Others at UGA involved in the five-year grant from the National Institute on Drug Abuse, which is a division of the National Institutes of Health, are: Paul Roman, Distinguished Research Professor of Sociology and director of the Center for Research on Behavioral Health and Human Services Delivery at the Institute for Behavioral Research; and Charles Lance, professor of psychology and chair of the Applied Psychology Program.

Others involved in the grant associated with Roman at the Institute for Behavioral Research include Lori Ducharme, Aaron Johnson and ­Hannah Kundsen.

Healthcare has higher employee turnover rates than any other industry in America, said Eby. The problem with substance abuse counselors is among the worst in the industry, and while there are assumptions about why this is true, little empirical study has been done to find out why.

“Examining turnover among substance abuse professionals is important for several reasons,” said Eby. “One reason is financial. It is estimated that the turnover cost of losing a single counselor is about $35,000. This estimate is even higher for clinical supervisors, who are also prone to high turnover rates.

“There are also health-related reasons to be concerned about the turnover,” she said. “It can disrupt the ­treatment process and sever established and successful patient-therapist ­relationships.”

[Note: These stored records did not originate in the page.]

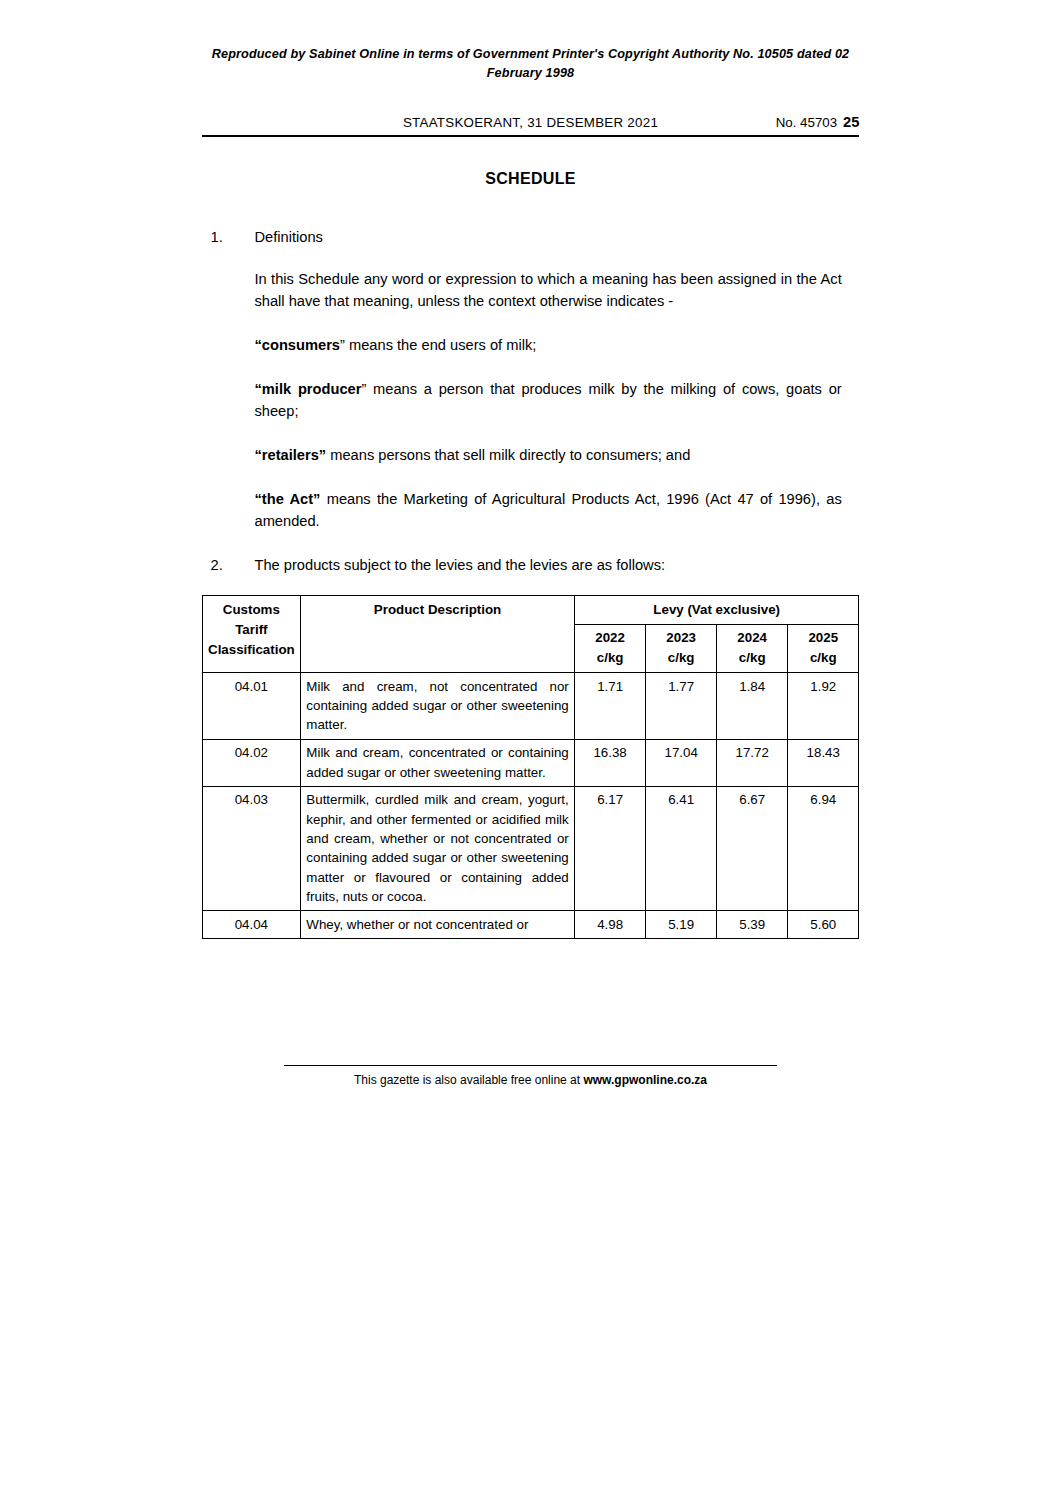Reproduced by Sabinet Online in terms of Government Printer's Copyright Authority No. 10505 dated 02 February 1998
STAATSKOERANT, 31 DESEMBER 2021
No. 4570325
SCHEDULE
1.
Definitions
In this Schedule any word or expression to which a meaning has been assigned in the Act shall have that meaning, unless the context otherwise indicates -
“consumers” means the end users of milk;
“milk producer” means a person that produces milk by the milking of cows, goats or sheep;
“retailers” means persons that sell milk directly to consumers; and
“the Act” means the Marketing of Agricultural Products Act, 1996 (Act 47 of 1996), as amended.
2.
The products subject to the levies and the levies are as follows:
| Customs Tariff Classification | Product Description | Levy (Vat exclusive) |
| --- | --- | --- |
| 2022 c/kg | 2023 c/kg | 2024 c/kg | 2025 c/kg |
| 04.01 | Milk and cream, not concentrated nor containing added sugar or other sweetening matter. | 1.71 | 1.77 | 1.84 | 1.92 |
| 04.02 | Milk and cream, concentrated or containing added sugar or other sweetening matter. | 16.38 | 17.04 | 17.72 | 18.43 |
| 04.03 | Buttermilk, curdled milk and cream, yogurt, kephir, and other fermented or acidified milk and cream, whether or not concentrated or containing added sugar or other sweetening matter or flavoured or containing added fruits, nuts or cocoa. | 6.17 | 6.41 | 6.67 | 6.94 |
| 04.04 | Whey, whether or not concentrated or | 4.98 | 5.19 | 5.39 | 5.60 |
This gazette is also available free online at www.gpwonline.co.za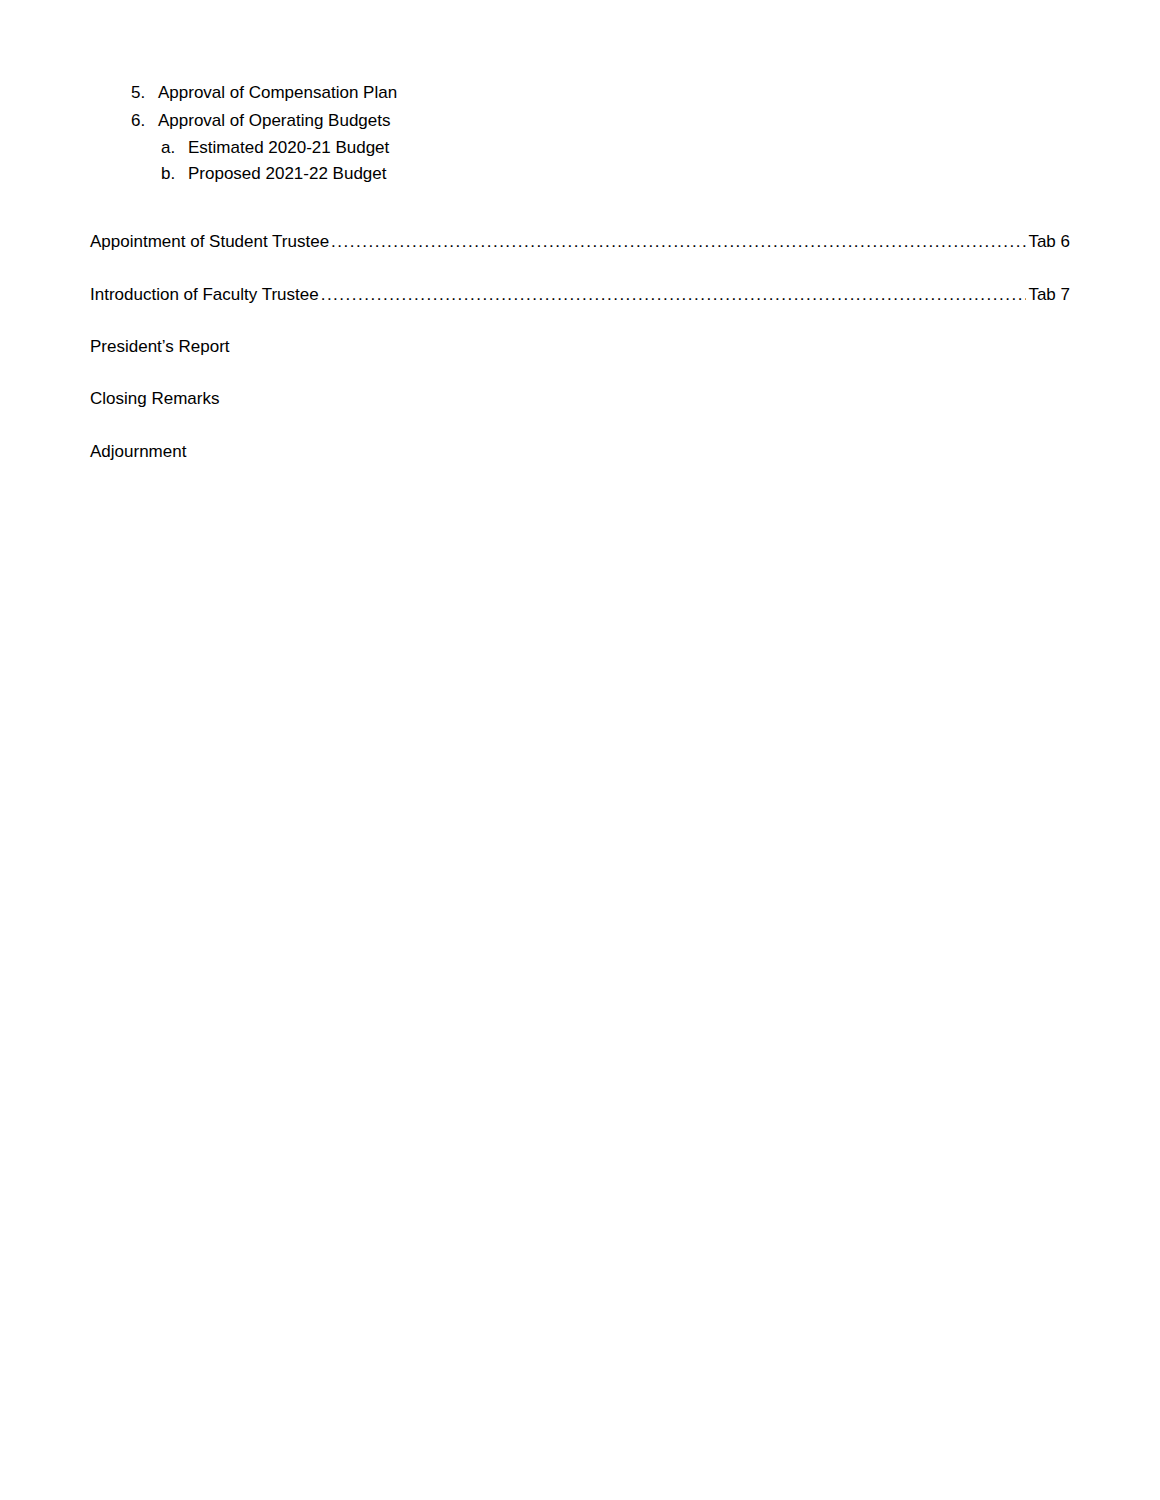Approval of Compensation Plan
Approval of Operating Budgets
Estimated 2020-21 Budget
Proposed 2021-22 Budget
Appointment of Student Trustee ................................................................................................................................. Tab 6
Introduction of Faculty Trustee ................................................................................................................................. Tab 7
President’s Report
Closing Remarks
Adjournment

The just-funded research program will provide a comprehensive examination of turnover among substance abuse professionals. For such a high burnout occupation, reliable data are crucial. Among the areas the team will study are: how positive interpersonal relationships at work, particularly the mentoring relationship between counselor and clinical supervisor, reduce the chance of turnover; the association between burnout, work attitudes and turnover; and how changes in the clinical supervisory relationship affect burnout, work attitudes and ultimately turnover.

“In the new research, we will incorporate key findings from models of employee turnover, burnout and the well-known ‘investment model,’ of close relationships,” said Eby. “In so doing, we will include the costs and benefits of clinical supervision, job satisfaction, burnout, relationship alternatives, investments in the relationship, organizational commitment, turnover intentions and turnover as key areas of study.”